Skip to content
Dawoud Bey; photo: Don Ross
Artist Talk, Free, Talks

Dawoud Bey in Conversation with Leigh Raiford

Thursday, Feb 13, 2020

6 p.m.

Phyllis Wattis Theater, Floor 1

This event is at capacity. Rush tickets may be available 30 minutes prior to the start of the event on a first-come, first-served basis.

On the occasion of Dawoud Bey’s major retrospective Dawoud Bey: An American Project (opening February 15), the artist joins us for a conversation with Leigh Raiford, chair of UC Berkeley’s African American Studies program. Moderated by exhibition curator, Corey Keller, Bey and Raiford’s conversation will expand on the representation of blackness as an aesthetic and political act, and the role that photography plays in visualizing history.

Since the beginning of his career, Bey has used his camera to represent communities and histories that have largely remained underrepresented or even unseen. He has worked primarily in portraiture, making tender and direct portrayals of black subjects both on the street and in the studio. Bey sees making art as an act of personal expression and social and political responsibility, emphasizing the necessary work of artists and art institutions to break down obstacles to access, convene communities, and open dialogue.

Speakers

Dawoud Bey began his career with the series Harlem, U.S.A., exhibited at his first solo show in 1979 at the Studio Museum in Harlem. His work has been featured in numerous exhibitions worldwide and he has created many participatory projects focused on making institutional museum spaces more accessible to their communities ― especially to young people. Bey is a recipient of the MacArthur Foundation Fellowship, also known as the Genius Grant, among other awards and honors. He holds a master of fine arts degree from Yale, and is currently a professor of art and a former Distinguished College Artist at Columbia College Chicago, where he has taught since 1998.

Leigh Raiford is an associate professor of African American Studies at UC Berkeley, where she teaches and researches about race, gender, justice, and visuality. Raiford is the author of Imprisoned in a Luminous Glare: Photography and the African American Freedom Struggle; co-editor with Heike Raphael-Hernandez of Migrating the Black Body: Visual Culture and the African Diaspora, and with Renee Romano of The Civil Rights Movement in American Memory. Raiford has written essays about the work of a number of contemporary black artists, including Dawoud Bey, Toyin Ojih Odutola, and Lava Thomas.

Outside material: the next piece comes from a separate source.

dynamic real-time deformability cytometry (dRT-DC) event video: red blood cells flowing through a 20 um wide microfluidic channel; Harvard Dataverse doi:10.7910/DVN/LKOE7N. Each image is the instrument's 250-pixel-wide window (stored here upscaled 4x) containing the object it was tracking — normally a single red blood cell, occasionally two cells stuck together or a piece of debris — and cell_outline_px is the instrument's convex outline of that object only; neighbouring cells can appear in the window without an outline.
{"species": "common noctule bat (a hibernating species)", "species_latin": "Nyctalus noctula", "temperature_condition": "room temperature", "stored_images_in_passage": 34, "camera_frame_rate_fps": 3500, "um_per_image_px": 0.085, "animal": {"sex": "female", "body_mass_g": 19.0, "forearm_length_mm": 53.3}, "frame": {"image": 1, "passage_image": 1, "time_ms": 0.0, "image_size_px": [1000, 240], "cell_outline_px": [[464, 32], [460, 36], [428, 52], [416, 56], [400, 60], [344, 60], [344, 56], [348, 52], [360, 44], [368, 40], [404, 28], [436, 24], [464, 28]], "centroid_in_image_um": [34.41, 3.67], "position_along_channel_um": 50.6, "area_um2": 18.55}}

Corey Keller is curator of photography at SFMOMA. She has organized numerous exhibitions, including Brought to Light: Photography and the Invisible, 1840–1900 (2008); the traveling retrospective Francesca Woodman (2011); and About Time: Photography in a Moment of Change (2016), the inaugural presentation of the photography collection in SFMOMA’s new building. Most recently, she curated Signs and Wonders: The Photography of J.B. Greene. She has taught at Stanford, the San Francisco Art Institute, and the California College of the Arts.